Ce fut le fameux « troussage de domestique », cette insanité qui restera comme le symbole d’une façon de se serrer les coudes entre mâles au nom d’une innocence virile d’un autre âge. Ce fut, aussi, l’indifférence d’une partie des défenseurs sincères de la présomption d’innocence à la situation de la plaignante, à qui ils n’accordèrent pas un mot. S’ils avaient mille fois raison de s’émouvoir qu’un homme à terre fût offert avant tout procès à la dégradation publique, son nom et son image exposés comme au pilori, il était vraiment problématique pour notre idée commune de la justice qu’ils aient écarté d’un revers de main tout souci des droits élémentaires de celle qui se disait sa victime sexuelle.

C’est dans ce contexte agité, anxiogène et confus que j’ai écrit la tribune « La femme de chambre et le financier » parue, le 23 mai, sur Lemonde.fr et qui m’a valu plus de réponses en quelques jours qu’aucun des textes que j’ai écrits dans ma vie. Je voulais d’abord mettre de l’ordre dans mes pensées et mes colères, ne pas me laisser déborder par mes partis pris, mon histoire personnelle et familiale ou mes engagements citoyens, et résister au grand déballage de ragots et de détails scabreux qui nous entraînaient vers l’indécence généralisée. Comment, dans ces circonstances, ne pas céder à cette passion empoisonnée qu’est la jouissance du repoussoir ?
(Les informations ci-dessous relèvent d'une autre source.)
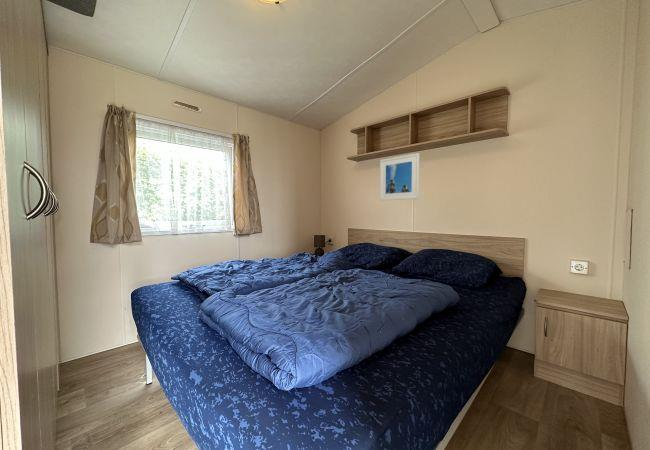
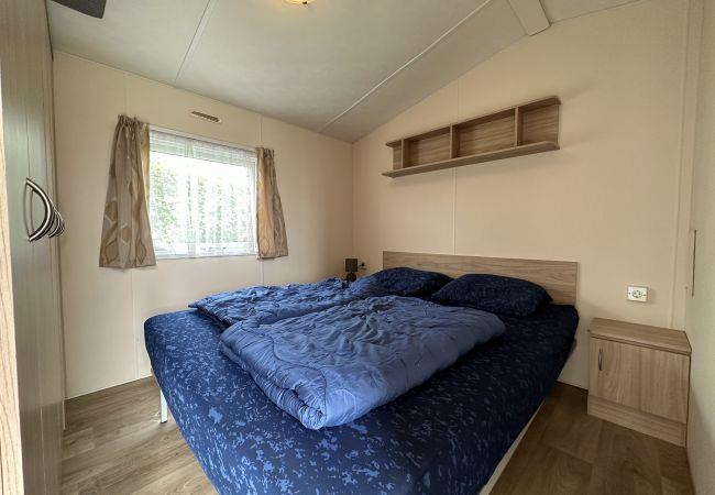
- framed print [379,152,420,202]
Je me suis lancée dans le débat public avec l’idée de contribuer à relever le défi d’un féminisme « à la française » en m’appuyant sur quelques-unes des valeurs qui lui donnent son style. Pas de justice sans justesse. Jamais de politique de la rancoeur. Ne pas oublier, quand on veut passionnément changer la société, qu’il y a aussi des legs du passé. Par exemple en ces temps où tout un chacun « se lâche » sans complexes, cette façon qu’ont eue certaines femmes, aristocrates ou domestiques, lettrées ou illettrées, d’affronter bravement l’adversité en mettant tout leur soin à cette tâche désuète, « se tenir ».
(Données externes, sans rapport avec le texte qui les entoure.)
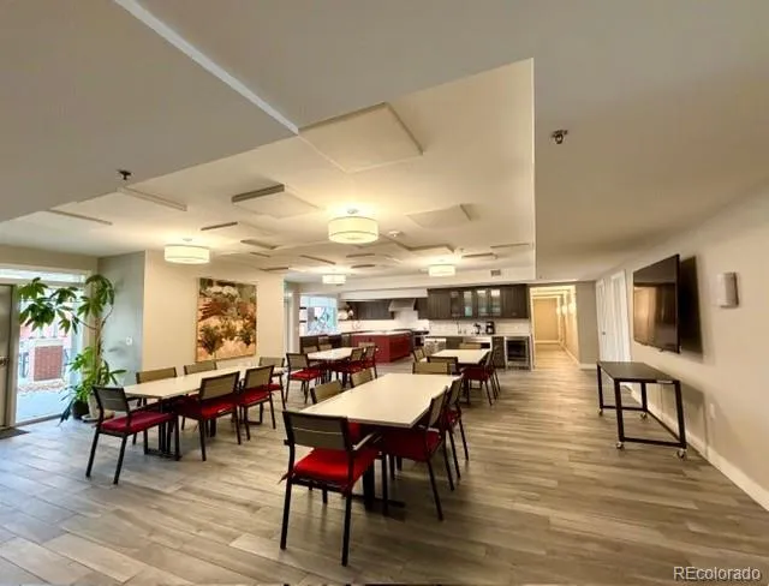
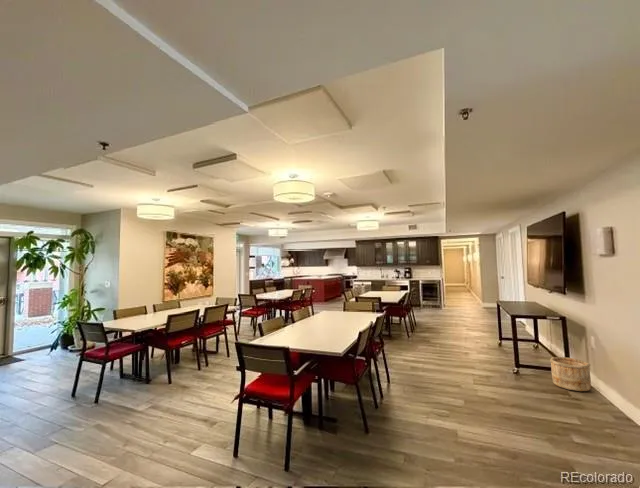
+ wooden bucket [549,356,592,392]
Mon sentiment est que, par-delà mes convictions, le féminisme à la française est toujours vivant. Il est fait d’une certaine façon de vivre et pas seulement de penser, qui refuse les impasses du politiquement correct, veut les droits égaux des sexes et les plaisirs asymétriques de la séduction, le respect absolu des du consentement et la surprise délicieuse des baisers volés. En moins d’une semaine, avec humour et sans se mettre à ressembler aux caricatures qu’on se plaît à faire d’elles, les femmes françaises ont réussi à multiplier initiatives individuelles et mobilisations collectives, redresser la barre du débat français et revendiquer la « présomption de véracité » à laquelle a droit Nafissatou Diallo comme aussi importante que la présomption d’innocence qui doit bénéficier à DSK.

Elles ont redonné sa chance à la diversité de la pensée féministe et des centaines de milliers d’hommes s’y retrouvent très bien. Au milieu de la tempête de boue qui nous agite depuis deux semaines, un petit moment de grâce démocratique a réussi à se faufiler, par-delà les sexes et les cultures. Un moment fragile. Dès le 6 juin, quand débutera le choc sans merci, parole contre parole, d’un homme et d’une femme pris quoi qu’ils en aient dans les personnages que nous projetons sur eux, et que se feront face non pas seulement deux individus mais deux grands symboles des inégalités extrêmes de notre temps, il est à craindre que tout bascule à nouveau.